**DATA EXCERPTS**

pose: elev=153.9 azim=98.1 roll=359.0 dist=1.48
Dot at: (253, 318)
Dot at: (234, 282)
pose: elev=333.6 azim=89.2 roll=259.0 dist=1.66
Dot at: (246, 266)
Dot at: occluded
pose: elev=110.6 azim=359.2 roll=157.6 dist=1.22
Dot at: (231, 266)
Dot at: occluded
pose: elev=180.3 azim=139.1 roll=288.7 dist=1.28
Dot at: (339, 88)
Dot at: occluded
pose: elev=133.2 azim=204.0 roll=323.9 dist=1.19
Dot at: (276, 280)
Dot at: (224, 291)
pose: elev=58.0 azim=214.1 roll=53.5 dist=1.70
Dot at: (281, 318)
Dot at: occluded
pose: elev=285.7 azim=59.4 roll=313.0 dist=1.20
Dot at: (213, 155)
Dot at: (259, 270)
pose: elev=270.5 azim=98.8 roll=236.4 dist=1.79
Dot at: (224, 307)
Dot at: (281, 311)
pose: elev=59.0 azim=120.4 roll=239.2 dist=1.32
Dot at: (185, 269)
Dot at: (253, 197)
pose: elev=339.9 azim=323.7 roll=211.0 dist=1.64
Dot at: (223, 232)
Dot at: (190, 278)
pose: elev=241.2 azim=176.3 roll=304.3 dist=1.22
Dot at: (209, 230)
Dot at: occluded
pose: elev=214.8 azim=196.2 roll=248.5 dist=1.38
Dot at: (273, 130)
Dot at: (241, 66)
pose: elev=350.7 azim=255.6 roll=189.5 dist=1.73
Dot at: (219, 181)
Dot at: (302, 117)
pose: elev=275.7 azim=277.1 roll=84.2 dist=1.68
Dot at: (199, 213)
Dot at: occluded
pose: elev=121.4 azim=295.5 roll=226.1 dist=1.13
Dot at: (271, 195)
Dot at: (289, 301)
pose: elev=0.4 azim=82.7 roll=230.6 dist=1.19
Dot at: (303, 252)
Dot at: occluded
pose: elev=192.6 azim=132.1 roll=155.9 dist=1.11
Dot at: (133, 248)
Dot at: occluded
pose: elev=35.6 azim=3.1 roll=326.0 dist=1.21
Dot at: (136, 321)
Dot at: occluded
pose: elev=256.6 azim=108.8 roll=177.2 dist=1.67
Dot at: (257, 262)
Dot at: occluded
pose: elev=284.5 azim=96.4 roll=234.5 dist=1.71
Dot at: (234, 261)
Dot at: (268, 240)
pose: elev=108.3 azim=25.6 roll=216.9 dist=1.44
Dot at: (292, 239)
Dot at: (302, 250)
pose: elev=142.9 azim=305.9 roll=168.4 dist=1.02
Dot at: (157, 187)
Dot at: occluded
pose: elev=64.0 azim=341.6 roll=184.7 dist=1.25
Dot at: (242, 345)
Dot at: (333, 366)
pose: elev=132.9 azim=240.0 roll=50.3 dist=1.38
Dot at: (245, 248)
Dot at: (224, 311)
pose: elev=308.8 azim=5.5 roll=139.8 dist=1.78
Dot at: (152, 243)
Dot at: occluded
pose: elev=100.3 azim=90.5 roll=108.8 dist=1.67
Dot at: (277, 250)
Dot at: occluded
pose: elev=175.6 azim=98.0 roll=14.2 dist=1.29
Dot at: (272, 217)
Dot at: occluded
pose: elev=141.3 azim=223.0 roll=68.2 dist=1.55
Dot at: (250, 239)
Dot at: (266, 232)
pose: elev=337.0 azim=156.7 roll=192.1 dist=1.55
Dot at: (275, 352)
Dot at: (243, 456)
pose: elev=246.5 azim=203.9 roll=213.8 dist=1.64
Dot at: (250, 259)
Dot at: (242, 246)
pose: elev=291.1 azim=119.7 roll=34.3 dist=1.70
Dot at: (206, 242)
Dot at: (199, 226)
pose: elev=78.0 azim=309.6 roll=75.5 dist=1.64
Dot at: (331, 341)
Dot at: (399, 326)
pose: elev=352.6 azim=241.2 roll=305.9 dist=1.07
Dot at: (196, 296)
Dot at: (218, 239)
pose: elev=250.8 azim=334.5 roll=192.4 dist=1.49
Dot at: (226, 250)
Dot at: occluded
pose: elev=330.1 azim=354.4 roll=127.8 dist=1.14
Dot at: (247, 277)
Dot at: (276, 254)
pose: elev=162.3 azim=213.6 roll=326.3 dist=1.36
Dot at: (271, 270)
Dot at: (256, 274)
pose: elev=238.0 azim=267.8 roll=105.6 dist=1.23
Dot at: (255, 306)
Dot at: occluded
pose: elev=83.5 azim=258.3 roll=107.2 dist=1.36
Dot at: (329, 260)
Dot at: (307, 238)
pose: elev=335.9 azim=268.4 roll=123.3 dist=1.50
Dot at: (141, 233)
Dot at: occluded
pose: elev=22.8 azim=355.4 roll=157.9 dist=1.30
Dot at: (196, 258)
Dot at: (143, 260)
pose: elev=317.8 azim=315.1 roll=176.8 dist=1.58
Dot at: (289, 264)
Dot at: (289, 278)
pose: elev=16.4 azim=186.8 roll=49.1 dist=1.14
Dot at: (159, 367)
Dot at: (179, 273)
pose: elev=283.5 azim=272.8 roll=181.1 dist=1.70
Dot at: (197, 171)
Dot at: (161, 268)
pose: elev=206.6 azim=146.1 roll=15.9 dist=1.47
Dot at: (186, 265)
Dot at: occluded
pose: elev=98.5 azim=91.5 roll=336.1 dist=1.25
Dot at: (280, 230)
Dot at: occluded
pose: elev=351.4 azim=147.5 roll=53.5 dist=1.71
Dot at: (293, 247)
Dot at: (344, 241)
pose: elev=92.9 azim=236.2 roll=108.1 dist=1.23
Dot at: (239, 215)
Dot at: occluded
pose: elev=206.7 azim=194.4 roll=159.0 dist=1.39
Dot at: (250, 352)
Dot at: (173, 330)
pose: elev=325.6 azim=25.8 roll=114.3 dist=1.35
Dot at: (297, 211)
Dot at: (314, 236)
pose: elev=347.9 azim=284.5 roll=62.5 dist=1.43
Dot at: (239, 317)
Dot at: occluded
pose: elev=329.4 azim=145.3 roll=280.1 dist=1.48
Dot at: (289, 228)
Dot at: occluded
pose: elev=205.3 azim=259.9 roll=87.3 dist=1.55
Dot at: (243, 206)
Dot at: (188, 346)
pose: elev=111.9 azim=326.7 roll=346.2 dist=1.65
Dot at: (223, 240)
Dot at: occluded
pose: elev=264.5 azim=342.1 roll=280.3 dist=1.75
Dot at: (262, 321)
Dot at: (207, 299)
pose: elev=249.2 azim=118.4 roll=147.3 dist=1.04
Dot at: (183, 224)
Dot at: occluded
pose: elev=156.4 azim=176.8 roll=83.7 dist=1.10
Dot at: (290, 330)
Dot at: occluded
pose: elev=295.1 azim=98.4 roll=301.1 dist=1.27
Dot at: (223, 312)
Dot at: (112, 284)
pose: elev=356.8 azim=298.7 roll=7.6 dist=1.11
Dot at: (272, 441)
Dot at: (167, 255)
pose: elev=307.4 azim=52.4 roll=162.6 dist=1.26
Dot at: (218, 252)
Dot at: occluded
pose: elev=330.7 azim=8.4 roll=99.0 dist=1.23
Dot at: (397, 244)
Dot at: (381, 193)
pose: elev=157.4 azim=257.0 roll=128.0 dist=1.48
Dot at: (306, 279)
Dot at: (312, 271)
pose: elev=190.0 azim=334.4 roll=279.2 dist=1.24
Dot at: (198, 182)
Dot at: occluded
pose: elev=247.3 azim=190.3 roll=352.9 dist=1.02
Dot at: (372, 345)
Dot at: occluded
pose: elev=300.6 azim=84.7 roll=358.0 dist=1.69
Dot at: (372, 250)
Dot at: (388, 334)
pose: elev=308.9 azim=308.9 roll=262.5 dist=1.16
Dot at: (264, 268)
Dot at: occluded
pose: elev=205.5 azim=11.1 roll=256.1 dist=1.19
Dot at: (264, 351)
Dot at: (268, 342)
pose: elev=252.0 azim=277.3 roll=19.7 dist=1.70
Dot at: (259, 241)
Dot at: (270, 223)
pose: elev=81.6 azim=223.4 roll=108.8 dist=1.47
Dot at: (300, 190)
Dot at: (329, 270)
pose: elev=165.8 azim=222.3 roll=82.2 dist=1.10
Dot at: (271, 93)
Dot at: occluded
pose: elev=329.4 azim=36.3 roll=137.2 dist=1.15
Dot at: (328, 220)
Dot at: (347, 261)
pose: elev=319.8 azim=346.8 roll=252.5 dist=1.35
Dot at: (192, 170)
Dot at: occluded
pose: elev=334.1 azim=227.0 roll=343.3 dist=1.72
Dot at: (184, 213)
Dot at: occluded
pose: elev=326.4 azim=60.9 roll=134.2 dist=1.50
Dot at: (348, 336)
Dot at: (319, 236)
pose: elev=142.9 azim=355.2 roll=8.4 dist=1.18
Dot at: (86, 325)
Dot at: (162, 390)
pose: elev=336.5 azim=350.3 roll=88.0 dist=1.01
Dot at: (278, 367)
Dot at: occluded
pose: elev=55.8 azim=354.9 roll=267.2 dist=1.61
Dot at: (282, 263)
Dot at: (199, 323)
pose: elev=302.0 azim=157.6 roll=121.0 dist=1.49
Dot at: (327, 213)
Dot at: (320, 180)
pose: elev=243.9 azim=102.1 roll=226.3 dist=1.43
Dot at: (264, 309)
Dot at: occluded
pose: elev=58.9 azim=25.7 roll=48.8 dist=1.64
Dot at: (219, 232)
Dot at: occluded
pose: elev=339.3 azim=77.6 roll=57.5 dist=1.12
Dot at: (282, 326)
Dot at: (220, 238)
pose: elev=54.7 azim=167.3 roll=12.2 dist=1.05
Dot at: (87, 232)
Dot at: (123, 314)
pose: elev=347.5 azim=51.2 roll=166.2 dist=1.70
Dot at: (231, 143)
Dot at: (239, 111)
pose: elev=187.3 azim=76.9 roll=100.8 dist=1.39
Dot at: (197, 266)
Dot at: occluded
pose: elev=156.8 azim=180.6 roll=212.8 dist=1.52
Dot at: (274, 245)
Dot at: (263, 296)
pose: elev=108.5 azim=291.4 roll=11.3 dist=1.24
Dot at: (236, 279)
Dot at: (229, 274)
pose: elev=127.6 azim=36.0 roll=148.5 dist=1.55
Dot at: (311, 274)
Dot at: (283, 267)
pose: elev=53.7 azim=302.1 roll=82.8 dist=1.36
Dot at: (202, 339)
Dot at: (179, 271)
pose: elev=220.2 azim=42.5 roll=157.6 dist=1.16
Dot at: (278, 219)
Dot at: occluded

**THE TASK**
Copy out the lines of the material above character for character, starting with the line that contains "pose: elev=325.6 azim=25.8" and continuing through the line that contains "Dot at: (162, 390)", with both of those lines included.

**ANSWER FOR THE TASK**
pose: elev=325.6 azim=25.8 roll=114.3 dist=1.35
Dot at: (297, 211)
Dot at: (314, 236)
pose: elev=347.9 azim=284.5 roll=62.5 dist=1.43
Dot at: (239, 317)
Dot at: occluded
pose: elev=329.4 azim=145.3 roll=280.1 dist=1.48
Dot at: (289, 228)
Dot at: occluded
pose: elev=205.3 azim=259.9 roll=87.3 dist=1.55
Dot at: (243, 206)
Dot at: (188, 346)
pose: elev=111.9 azim=326.7 roll=346.2 dist=1.65
Dot at: (223, 240)
Dot at: occluded
pose: elev=264.5 azim=342.1 roll=280.3 dist=1.75
Dot at: (262, 321)
Dot at: (207, 299)
pose: elev=249.2 azim=118.4 roll=147.3 dist=1.04
Dot at: (183, 224)
Dot at: occluded
pose: elev=156.4 azim=176.8 roll=83.7 dist=1.10
Dot at: (290, 330)
Dot at: occluded
pose: elev=295.1 azim=98.4 roll=301.1 dist=1.27
Dot at: (223, 312)
Dot at: (112, 284)
pose: elev=356.8 azim=298.7 roll=7.6 dist=1.11
Dot at: (272, 441)
Dot at: (167, 255)
pose: elev=307.4 azim=52.4 roll=162.6 dist=1.26
Dot at: (218, 252)
Dot at: occluded
pose: elev=330.7 azim=8.4 roll=99.0 dist=1.23
Dot at: (397, 244)
Dot at: (381, 193)
pose: elev=157.4 azim=257.0 roll=128.0 dist=1.48
Dot at: (306, 279)
Dot at: (312, 271)
pose: elev=190.0 azim=334.4 roll=279.2 dist=1.24
Dot at: (198, 182)
Dot at: occluded
pose: elev=247.3 azim=190.3 roll=352.9 dist=1.02
Dot at: (372, 345)
Dot at: occluded
pose: elev=300.6 azim=84.7 roll=358.0 dist=1.69
Dot at: (372, 250)
Dot at: (388, 334)
pose: elev=308.9 azim=308.9 roll=262.5 dist=1.16
Dot at: (264, 268)
Dot at: occluded
pose: elev=205.5 azim=11.1 roll=256.1 dist=1.19
Dot at: (264, 351)
Dot at: (268, 342)
pose: elev=252.0 azim=277.3 roll=19.7 dist=1.70
Dot at: (259, 241)
Dot at: (270, 223)
pose: elev=81.6 azim=223.4 roll=108.8 dist=1.47
Dot at: (300, 190)
Dot at: (329, 270)
pose: elev=165.8 azim=222.3 roll=82.2 dist=1.10
Dot at: (271, 93)
Dot at: occluded
pose: elev=329.4 azim=36.3 roll=137.2 dist=1.15
Dot at: (328, 220)
Dot at: (347, 261)
pose: elev=319.8 azim=346.8 roll=252.5 dist=1.35
Dot at: (192, 170)
Dot at: occluded
pose: elev=334.1 azim=227.0 roll=343.3 dist=1.72
Dot at: (184, 213)
Dot at: occluded
pose: elev=326.4 azim=60.9 roll=134.2 dist=1.50
Dot at: (348, 336)
Dot at: (319, 236)
pose: elev=142.9 azim=355.2 roll=8.4 dist=1.18
Dot at: (86, 325)
Dot at: (162, 390)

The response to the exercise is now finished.